Dans un article en forme de note d’intention, Antoine Tamestit avait prévenu ses spectateurs. Quand l’altiste entre d’un pas hésitant sur la scène de la Philharmonie, alors que l’Orchestre de Paris a déjà attaqué les premières notes de Harold en Italie, on est tout de même frappé par la théâtralité qu’il propose. Tantôt rêveur, tantôt virevoltant, toujours rayonnant, Tamestit va incarner un Harold plus vrai que nature tout au long des quatre mouvements de l’œuvre de Berlioz. Il ne se contente pas d’interpréter sa partition avec une indéniable virtuosité instrumentale ; il ajoute à cela une vraie mise en scène : du duo intime avec la harpiste au quatuor final en haut des gradins derrière l’orchestre, l’altiste transforme cette symphonie (dé)concertante en parcours initiatique des plus cohérents.
Si l’artiste prend des libertés avec les indications de Berlioz, on peut penser que celui-ci n’aurait pas désapprouvé de telles initiatives. Harold est une œuvre narrative avant tout, depuis ses rêveries de promeneur solitaire (mouvement I) à l’attaque des brigands (finale), en passant par une procession religieuse (II). Berlioz caractérise et spatialise les instruments pour favoriser l’imagination des auditeurs. Ce soir, l’interprétation prend en compte cette dimension spectaculaire : menés par un excellent hautbois solo, les bois acceptent de se travestir en flûtiaux nasillards entre deux sérénades (III). Un peu plus tôt, le maestro Daniel Harding a brossé un beau crescendo de cordes simulant l’avancée des pèlerins (II). Les propositions d’Antoine Tamestit restent cependant les plus marquantes : jouant tout sourire le thème joyeux du premier mouvement, rejoignant le cor pour commenter la procession des violons en contrebas, sursautant à l’interruption brutale de l’orchestre, l’altiste donne un relief rarement perçu dans cette partition.
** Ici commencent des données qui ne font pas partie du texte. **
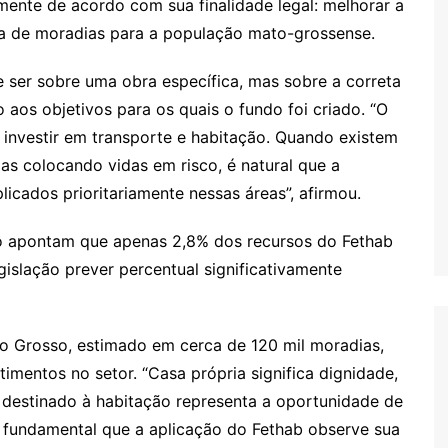
mente de acordo com sua finalidade legal: melhorar a
rta de moradias para a população mato-grossense.
 ser sobre uma obra específica, mas sobre a correta
 aos objetivos para os quais o fundo foi criado. “O
 investir em transporte e habitação. Quando existem
das colocando vidas em risco, é natural que a
icados prioritariamente nessas áreas”, afirmou.
o apontam que apenas 2,8% dos recursos do Fethab
gislação prever percentual significativamente
ato Grosso, estimado em cerca de 120 mil moradias,
imentos no setor. “Casa própria significa dignidade,
 destinado à habitação representa a oportunidade de
 é fundamental que a aplicação do Fethab observe sua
Son jeu strictement instrumental n’en souffre pas un seul instant : son timbre multiforme passe rapidement d’un registre grave solidement ancré à des mélodies aériennes ; son vibrato varié donne à ses répliques des accents mélancoliques ou un formidable panache.
On regrette en revanche que le héros berliozien n’ait pas été mieux secondé. Après une introduction plombée par un tempo d’une lenteur étonnante, l’Orchestre de Paris ne décolle que trop rarement. La pâte compacte de l’ensemble permet certes d’unifier le décor mais les détails se perdent dans la masse : hétérogènes, les traits de violons manquent de définition et les vents connaissent des décalages fréquents avec l’alto principal. Débarrassé du soliste, l’orchestre retrouve de sa superbe dans le finale : magnifiquement amenée, la conclusion explosive compense les approximations entendues plus tôt.